Does having more severe trichoscopic findings at the start mean that treatment will take longer or be less successful?
Do different fungus types respond differently to the same treatment?
Participants will:
Be between the ages of 0 and 18 with confirmed tinea capitis based on lab tests (microscopy and/or culture)
Receive an oral antifungal medicine called terbinafine for 4 weeks (dosing based on weight)
Attend regular checkups every 4 weeks until both scalp appearance and lab tests show the infection is gone
At each visit, participants will:
Have their scalp examined using a trichoscope
Provide scalp samples for fungal testing
Be assessed for symptoms like itching, redness, and scaling
The study will also look at how fast different signs on the scalp go away, and which of these signs are best at predicting whether the fungus is still present.
Full description
This prospective observational study aims to evaluate the predictive value of trichoscopic findings for treatment response in pediatric patients (ages 0-18) diagnosed with tinea capitis. Tinea capitis is a fungal infection of the scalp that commonly affects children. Diagnosis will be confirmed through clinical evaluation, dermoscopic examination, and laboratory testing, including potassium hydroxide (KOH) smear and fungal culture from scalp samples. Only patients with laboratory-confirmed tinea capitis (positive KOH and/or culture) will be enrolled.
The primary objective is to determine the correlation between trichoscopic changes and mycological cure, defined as both KOH and culture negativity following systemic antifungal treatment with terbinafine. Secondary objectives include evaluating the timeline of regression for individual trichoscopic signs, determining whether certain dermoscopic features persist despite microbiological cure, and assessing whether specific patterns are predictive of treatment resistance.

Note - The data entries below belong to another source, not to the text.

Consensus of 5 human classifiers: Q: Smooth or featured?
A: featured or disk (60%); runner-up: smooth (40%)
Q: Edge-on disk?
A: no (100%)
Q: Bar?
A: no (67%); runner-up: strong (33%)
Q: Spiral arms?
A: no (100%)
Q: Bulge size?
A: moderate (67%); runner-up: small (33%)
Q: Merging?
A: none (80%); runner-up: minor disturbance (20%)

Additionally, the study aims to investigate if baseline trichoscopic scores or fungal species (e.g., Microsporum canis, Trichophyton tonsurans, T. violaceum) are associated with prolonged treatment duration or lower cure rates.
Eligible patients will receive weight-adjusted oral terbinafine therapy for four weeks and return for clinical, trichoscopic, and microbiological evaluation every four weeks thereafter until both clinical and mycological cure are achieved. At each follow-up, standardized data will be collected including clinical symptoms (e.g., erythema, scaling, hair loss), trichoscopic features (e.g., comma hairs, corkscrew hairs, black dots), and laboratory results. Trichoscopic evaluations will be recorded using handheld dermoscopy and interpreted independently by two dermatologists. Discrepancies will be resolved by a third expert reviewer.

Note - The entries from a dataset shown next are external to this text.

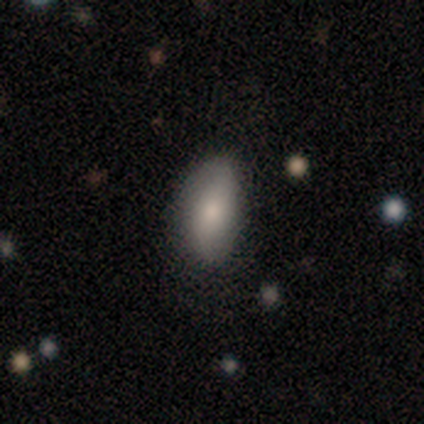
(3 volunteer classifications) Smooth or featured?
  - smooth: 100% *
  - featured or disk: 0%
  - star or artifact: 0%
How rounded?
  - in between: 100% *
  - round: 0%
  - cigar-shaped: 0%
Merging?
  - none: 67% *
  - merger: 33%
  - minor disturbance: 0%
  - major disturbance: 0%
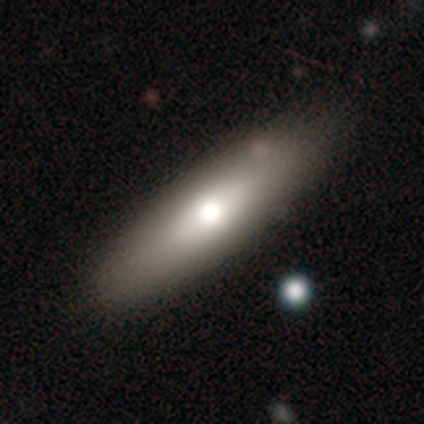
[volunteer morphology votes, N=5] Smooth or featured: smooth — 80% (featured or disk — 20%)
How rounded: cigar-shaped — 50% (round — 25%)
Merging: none — 80% (major disturbance — 20%)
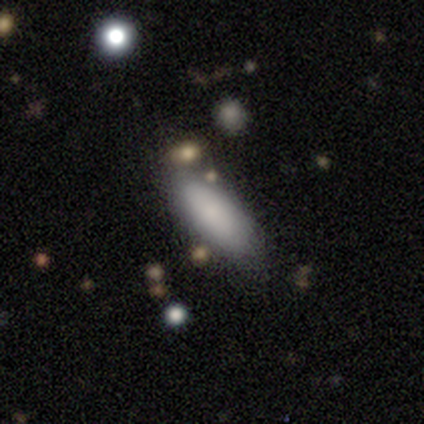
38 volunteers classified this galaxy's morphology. type=smooth (79%); roundness=in between (70%); merging=none (85%).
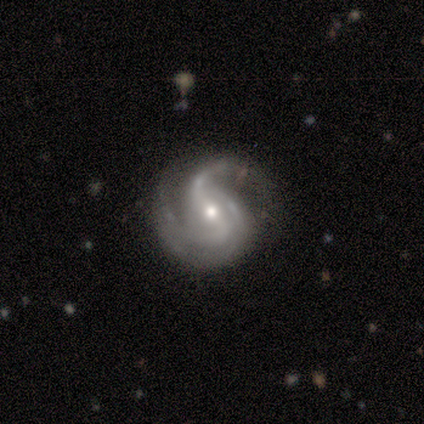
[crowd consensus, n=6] This appears to be a featured or disk galaxy (100%) with a strong bar (50%, tied with weak), 2 (50%) medium (67%) spiral arms (100%) and a moderate central bulge (83%). Merging: none (50%).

Statistical analyses will include descriptive statistics, McNemar's test to assess pre/post-treatment trichoscopic changes, sensitivity/specificity/PPV/NPV analyses for predicting culture positivity, and Kaplan-Meier survival analysis for the regression timing of individual dermoscopic findings. Regression models will explore predictors of treatment duration and failure. A trichoscopic scoring system will also be evaluated as a tool for estimating treatment response.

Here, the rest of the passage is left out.